* _Data extracts_
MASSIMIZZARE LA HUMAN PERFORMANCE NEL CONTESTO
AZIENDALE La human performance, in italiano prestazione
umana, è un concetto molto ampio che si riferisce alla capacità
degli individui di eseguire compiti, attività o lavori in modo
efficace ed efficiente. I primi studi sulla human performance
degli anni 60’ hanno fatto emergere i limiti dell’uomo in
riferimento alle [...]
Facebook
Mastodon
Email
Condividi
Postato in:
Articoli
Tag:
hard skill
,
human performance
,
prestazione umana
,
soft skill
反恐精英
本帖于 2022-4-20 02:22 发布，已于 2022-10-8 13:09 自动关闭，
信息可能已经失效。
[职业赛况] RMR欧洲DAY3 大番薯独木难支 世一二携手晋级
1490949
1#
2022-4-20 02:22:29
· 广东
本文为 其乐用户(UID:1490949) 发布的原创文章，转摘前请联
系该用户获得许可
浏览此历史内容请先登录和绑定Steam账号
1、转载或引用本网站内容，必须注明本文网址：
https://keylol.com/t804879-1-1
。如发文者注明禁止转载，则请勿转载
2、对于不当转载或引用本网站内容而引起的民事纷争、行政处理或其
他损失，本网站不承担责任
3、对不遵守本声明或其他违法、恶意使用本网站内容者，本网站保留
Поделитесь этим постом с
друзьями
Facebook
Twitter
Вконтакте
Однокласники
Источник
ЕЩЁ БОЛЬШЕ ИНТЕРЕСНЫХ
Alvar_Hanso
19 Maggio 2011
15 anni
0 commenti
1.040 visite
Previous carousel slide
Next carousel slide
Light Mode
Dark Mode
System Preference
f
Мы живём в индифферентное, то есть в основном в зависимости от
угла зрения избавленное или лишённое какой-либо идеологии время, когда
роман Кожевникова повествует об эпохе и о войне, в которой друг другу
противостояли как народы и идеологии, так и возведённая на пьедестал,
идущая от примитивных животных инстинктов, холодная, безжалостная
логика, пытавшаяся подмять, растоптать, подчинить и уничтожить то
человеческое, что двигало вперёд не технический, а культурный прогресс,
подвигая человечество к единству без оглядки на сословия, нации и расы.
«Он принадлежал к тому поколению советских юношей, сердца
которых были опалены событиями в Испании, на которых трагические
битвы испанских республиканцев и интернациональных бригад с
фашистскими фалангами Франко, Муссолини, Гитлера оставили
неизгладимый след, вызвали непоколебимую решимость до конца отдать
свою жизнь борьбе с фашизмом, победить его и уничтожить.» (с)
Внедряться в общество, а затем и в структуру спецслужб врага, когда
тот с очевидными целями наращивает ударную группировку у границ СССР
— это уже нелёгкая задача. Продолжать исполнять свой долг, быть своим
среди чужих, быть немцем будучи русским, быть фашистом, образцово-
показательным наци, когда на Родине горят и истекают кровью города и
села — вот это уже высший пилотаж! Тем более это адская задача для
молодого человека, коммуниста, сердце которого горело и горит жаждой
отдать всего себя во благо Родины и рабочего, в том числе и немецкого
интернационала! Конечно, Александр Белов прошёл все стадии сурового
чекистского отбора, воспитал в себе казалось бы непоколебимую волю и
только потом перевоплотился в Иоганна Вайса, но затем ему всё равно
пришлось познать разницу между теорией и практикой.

* _Exercise instructions_
A verbatim copy of the listing is needed.

* _Answer for the task_
MASSIMIZZARE LA HUMAN PERFORMANCE NEL CONTESTO
AZIENDALE La human performance, in italiano prestazione
umana, è un concetto molto ampio che si riferisce alla capacità
degli individui di eseguire compiti, attività o lavori in modo
efficace ed efficiente. I primi studi sulla human performance
degli anni 60’ hanno fatto emergere i limiti dell’uomo in
riferimento alle [...]
Facebook
Mastodon
Email
Condividi
Postato in:
Articoli
Tag:
hard skill
,
human performance
,
prestazione umana
,
soft skill
反恐精英
本帖于 2022-4-20 02:22 发布，已于 2022-10-8 13:09 自动关闭，
信息可能已经失效。
[职业赛况] RMR欧洲DAY3 大番薯独木难支 世一二携手晋级
1490949
1#
2022-4-20 02:22:29
· 广东
本文为 其乐用户(UID:1490949) 发布的原创文章，转摘前请联
系该用户获得许可
浏览此历史内容请先登录和绑定Steam账号
1、转载或引用本网站内容，必须注明本文网址：
https://keylol.com/t804879-1-1
。如发文者注明禁止转载，则请勿转载
2、对于不当转载或引用本网站内容而引起的民事纷争、行政处理或其
他损失，本网站不承担责任
3、对不遵守本声明或其他违法、恶意使用本网站内容者，本网站保留
Поделитесь этим постом с
друзьями
Facebook
Twitter
Вконтакте
Однокласники
Источник
ЕЩЁ БОЛЬШЕ ИНТЕРЕСНЫХ
Alvar_Hanso
19 Maggio 2011
15 anni
0 commenti
1.040 visite
Previous carousel slide
Next carousel slide
Light Mode
Dark Mode
System Preference
f
Мы живём в индифферентное, то есть в основном в зависимости от
угла зрения избавленное или лишённое какой-либо идеологии время, когда
роман Кожевникова повествует об эпохе и о войне, в которой друг другу
противостояли как народы и идеологии, так и возведённая на пьедестал,
идущая от примитивных животных инстинктов, холодная, безжалостная
логика, пытавшаяся подмять, растоптать, подчинить и уничтожить то
человеческое, что двигало вперёд не технический, а культурный прогресс,
подвигая человечество к единству без оглядки на сословия, нации и расы.
«Он принадлежал к тому поколению советских юношей, сердца
которых были опалены событиями в Испании, на которых трагические
битвы испанских республиканцев и интернациональных бригад с
фашистскими фалангами Франко, Муссолини, Гитлера оставили
неизгладимый след, вызвали непоколебимую решимость до конца отдать
свою жизнь борьбе с фашизмом, победить его и уничтожить.» (с)
Внедряться в общество, а затем и в структуру спецслужб врага, когда
тот с очевидными целями наращивает ударную группировку у границ СССР
— это уже нелёгкая задача. Продолжать исполнять свой долг, быть своим
среди чужих, быть немцем будучи русским, быть фашистом, образцово-
показательным наци, когда на Родине горят и истекают кровью города и
села — вот это уже высший пилотаж! Тем более это адская задача для
молодого человека, коммуниста, сердце которого горело и горит жаждой
отдать всего себя во благо Родины и рабочего, в том числе и немецкого
интернационала! Конечно, Александр Белов прошёл все стадии сурового
чекистского отбора, воспитал в себе казалось бы непоколебимую волю и
только потом перевоплотился в Иоганна Вайса, но затем ему всё равно
пришлось познать разницу между теорией и практикой.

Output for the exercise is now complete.